Since I posted my story and the city material about the KPMG audit, I have had a few emails and phone conversations with people in the development business who wondered about some of the conclusions drawn.
One was the strange assessment about the weighting of the price in the evaluations among the three bidders. As described by KPMG, the city team originally developed a matrix with 57 factors to assess the three different bids (Millennium, Wall and Concord) and then later added in price, giving it a weight of as much as 14.5 per cent of the total. That change supposedly allowed Millennium to jump ahead of the others and become the winning bidder.
But people in the development industry say that price is always a factor in bids and that it’s not at all unusual to have a weight factor of 25 per cent, which is considerably more than the case here.

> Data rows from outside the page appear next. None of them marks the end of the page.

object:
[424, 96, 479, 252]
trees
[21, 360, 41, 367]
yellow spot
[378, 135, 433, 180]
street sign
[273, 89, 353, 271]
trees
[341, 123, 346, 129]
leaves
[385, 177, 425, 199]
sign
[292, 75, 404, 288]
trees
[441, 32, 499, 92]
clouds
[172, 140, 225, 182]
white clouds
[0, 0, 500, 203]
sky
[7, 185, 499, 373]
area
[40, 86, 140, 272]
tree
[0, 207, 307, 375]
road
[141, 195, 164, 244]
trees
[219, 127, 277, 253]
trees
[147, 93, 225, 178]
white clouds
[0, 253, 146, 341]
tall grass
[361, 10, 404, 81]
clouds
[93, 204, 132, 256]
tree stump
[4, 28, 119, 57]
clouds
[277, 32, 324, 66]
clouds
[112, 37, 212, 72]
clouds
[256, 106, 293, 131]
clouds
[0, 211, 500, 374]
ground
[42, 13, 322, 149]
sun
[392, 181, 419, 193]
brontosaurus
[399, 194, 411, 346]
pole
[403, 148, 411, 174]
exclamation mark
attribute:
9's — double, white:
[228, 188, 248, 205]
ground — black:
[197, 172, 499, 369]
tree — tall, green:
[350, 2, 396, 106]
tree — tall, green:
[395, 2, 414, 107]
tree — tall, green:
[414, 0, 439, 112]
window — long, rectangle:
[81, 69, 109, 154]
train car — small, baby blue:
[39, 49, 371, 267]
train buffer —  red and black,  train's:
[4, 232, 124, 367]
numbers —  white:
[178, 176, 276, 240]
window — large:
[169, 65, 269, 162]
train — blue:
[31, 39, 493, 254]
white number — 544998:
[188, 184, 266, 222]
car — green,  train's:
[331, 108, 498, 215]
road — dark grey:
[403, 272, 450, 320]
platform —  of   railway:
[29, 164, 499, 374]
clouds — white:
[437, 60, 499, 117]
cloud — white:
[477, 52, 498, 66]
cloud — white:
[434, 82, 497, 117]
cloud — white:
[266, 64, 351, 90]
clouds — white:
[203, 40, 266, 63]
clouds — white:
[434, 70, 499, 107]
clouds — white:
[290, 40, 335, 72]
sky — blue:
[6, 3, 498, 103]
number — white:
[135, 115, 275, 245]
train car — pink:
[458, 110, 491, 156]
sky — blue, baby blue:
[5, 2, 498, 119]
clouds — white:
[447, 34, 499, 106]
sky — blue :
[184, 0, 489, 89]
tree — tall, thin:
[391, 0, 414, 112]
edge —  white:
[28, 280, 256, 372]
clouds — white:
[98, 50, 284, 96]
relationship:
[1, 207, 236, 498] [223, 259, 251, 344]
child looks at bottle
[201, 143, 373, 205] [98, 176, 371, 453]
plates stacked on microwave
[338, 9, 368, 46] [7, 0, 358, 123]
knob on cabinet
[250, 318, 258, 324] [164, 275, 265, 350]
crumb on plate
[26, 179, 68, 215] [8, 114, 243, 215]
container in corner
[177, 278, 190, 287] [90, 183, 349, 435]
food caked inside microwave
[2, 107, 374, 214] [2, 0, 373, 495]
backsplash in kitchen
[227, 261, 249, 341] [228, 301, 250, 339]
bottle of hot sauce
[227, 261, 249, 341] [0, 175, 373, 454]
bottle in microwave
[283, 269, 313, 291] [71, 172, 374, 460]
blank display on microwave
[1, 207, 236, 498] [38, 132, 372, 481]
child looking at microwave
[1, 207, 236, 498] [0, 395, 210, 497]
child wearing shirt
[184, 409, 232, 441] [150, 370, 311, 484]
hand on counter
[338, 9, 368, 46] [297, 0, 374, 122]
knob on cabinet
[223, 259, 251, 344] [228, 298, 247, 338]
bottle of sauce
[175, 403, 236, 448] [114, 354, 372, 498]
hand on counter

Another point raised is the report’s oblique conclusion that Millennium didn’t have the financing capacity for that big a project and that the city would have done better with one of the other two bidders, which had longer tracker records and more financing depth. But, again, I’ve heard from people in the development world that the city’s Olympics project was considered to be unfinanceable as the terms stood — the time frame was insanely short to try to put together a financing package, which in Canada typically involves a syndicate of banks, and the city’s insistence that it retain title to the land was a major deal-breaker for many potential financiers of the project.
If that last is true, it makes it look not so much that the city was wrong to pick Millennium but that Millennium made a mistake by not being more aggressive with the city in changing the terms of the deal. Just a thought, but I’m wondering what you wizards out there think of that information.